Although she played her stage roles in the films Anything Goes and Call Me Madam, the film executives did not select her for the films Annie Get Your Gun and Gypsy. Some critics argue that the reason he lost those papers was that his theatrical personality did not fit well on the screen. Others, however, say that following her conduct on the set of 20th Century Fox’s movie There’s No Business Like Show Business, Jack Warner refused to let her work on his films, which excluded her from intervening in Gypsy, although other Sources believe that Rosalind Russell’s husband and agent, Frederick Brisson, negotiated Merman’s rights for his wife.
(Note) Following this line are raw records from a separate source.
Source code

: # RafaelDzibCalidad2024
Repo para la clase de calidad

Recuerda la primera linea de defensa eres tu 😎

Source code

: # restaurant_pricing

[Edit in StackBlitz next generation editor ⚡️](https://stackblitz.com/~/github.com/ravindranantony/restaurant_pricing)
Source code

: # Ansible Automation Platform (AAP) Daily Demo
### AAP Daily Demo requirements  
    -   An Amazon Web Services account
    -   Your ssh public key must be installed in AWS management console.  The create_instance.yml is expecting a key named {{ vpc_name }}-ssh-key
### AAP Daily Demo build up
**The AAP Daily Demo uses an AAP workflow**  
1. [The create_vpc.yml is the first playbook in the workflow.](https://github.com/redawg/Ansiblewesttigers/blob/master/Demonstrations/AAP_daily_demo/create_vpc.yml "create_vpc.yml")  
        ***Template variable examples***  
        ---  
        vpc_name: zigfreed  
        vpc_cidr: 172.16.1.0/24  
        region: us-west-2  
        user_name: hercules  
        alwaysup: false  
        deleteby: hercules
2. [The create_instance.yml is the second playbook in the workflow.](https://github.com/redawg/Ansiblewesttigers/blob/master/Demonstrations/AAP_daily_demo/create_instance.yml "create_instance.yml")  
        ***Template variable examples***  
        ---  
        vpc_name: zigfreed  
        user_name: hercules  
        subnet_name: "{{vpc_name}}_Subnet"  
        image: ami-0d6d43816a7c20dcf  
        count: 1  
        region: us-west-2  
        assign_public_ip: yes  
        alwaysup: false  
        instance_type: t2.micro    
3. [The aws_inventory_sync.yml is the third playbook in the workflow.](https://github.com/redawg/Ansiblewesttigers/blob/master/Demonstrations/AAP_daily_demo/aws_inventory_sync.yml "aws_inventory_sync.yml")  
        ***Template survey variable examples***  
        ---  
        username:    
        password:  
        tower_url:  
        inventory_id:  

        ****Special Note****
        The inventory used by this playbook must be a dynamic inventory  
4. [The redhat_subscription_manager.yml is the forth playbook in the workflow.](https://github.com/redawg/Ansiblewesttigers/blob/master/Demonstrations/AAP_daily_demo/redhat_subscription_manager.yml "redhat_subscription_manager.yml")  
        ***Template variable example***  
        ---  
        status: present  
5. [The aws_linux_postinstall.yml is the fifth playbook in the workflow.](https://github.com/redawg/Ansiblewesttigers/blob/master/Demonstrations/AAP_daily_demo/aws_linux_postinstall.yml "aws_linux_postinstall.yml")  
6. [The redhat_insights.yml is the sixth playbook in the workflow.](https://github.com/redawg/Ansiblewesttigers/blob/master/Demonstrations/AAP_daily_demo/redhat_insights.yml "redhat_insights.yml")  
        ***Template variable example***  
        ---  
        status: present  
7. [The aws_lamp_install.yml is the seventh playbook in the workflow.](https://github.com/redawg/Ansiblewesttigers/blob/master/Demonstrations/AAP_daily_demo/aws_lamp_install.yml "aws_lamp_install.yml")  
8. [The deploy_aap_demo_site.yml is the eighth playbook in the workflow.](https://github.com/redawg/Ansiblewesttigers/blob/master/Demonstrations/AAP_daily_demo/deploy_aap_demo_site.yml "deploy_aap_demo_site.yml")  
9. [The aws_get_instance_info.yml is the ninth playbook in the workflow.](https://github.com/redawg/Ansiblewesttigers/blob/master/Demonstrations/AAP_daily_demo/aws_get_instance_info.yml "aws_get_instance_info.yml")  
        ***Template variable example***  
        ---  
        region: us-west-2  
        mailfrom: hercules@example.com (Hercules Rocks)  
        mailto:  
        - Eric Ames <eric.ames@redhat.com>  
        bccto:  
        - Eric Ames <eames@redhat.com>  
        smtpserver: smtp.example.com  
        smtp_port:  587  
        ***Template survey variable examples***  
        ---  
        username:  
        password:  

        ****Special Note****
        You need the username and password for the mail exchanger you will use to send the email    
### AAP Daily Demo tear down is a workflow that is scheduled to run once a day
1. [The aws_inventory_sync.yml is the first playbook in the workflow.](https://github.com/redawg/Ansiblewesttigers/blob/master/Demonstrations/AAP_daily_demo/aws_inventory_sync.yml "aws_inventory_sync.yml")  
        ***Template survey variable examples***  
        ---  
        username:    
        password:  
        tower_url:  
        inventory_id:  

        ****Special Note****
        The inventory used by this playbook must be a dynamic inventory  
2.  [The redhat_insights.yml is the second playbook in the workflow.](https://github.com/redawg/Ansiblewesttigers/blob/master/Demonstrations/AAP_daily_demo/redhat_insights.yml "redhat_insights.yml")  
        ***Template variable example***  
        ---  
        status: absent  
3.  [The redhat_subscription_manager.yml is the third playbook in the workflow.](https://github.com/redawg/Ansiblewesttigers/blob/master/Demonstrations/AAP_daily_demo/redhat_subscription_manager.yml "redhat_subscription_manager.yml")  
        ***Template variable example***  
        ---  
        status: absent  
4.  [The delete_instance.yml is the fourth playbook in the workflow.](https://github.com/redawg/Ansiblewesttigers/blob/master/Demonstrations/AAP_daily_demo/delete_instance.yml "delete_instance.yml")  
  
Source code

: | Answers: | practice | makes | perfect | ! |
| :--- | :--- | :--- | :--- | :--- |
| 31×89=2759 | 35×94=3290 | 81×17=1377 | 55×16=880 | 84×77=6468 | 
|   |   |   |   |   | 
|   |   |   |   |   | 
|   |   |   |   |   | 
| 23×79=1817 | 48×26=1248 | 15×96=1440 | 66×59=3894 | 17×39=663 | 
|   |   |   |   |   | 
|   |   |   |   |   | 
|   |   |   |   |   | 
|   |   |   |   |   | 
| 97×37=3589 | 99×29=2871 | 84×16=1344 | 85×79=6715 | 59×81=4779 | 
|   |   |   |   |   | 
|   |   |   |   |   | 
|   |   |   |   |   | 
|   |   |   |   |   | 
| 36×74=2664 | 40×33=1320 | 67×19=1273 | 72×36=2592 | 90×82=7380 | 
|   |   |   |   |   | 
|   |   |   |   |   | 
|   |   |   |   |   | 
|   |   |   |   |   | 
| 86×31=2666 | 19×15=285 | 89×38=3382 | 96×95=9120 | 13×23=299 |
Despite this, Stanley Kramer decided to play the mother-in-law of the character of Milton Berle in the film The world is crazy, crazy, crazy.

The last role of Merman was a self-parody in the comedy Airplane !. In addition, in 1979 he recorded the album The Ethel Merman Disco Album.

Personal life

Ethel Merman in 1953. Photograph by Walter Albertin.

Merman got married and divorced four times with:

  1. Bill Smith, theatrical agent (1940 – 1941)
  2. Robert Levitt, newspaper executive (1941 – 1952)
  3. Robert Six, airline executive (1953 – 1960)
  4. Ernest Borgnine, actor, in 1964. Merman filed for divorce at 32 days.

With Levitt, Merman had two children: Ethel (born July 20, 1942). and Robert Jr. (August 11, 1945). Merman collaborated on two memoirs, Who Could Ask for Anything More in 1955 and Merman in 1978.


Merman was diagnosed with a glioblastoma (malignant brain tumor) and underwent brain surgery in April 1983. The tumor had metastasized and in February 1984 he died.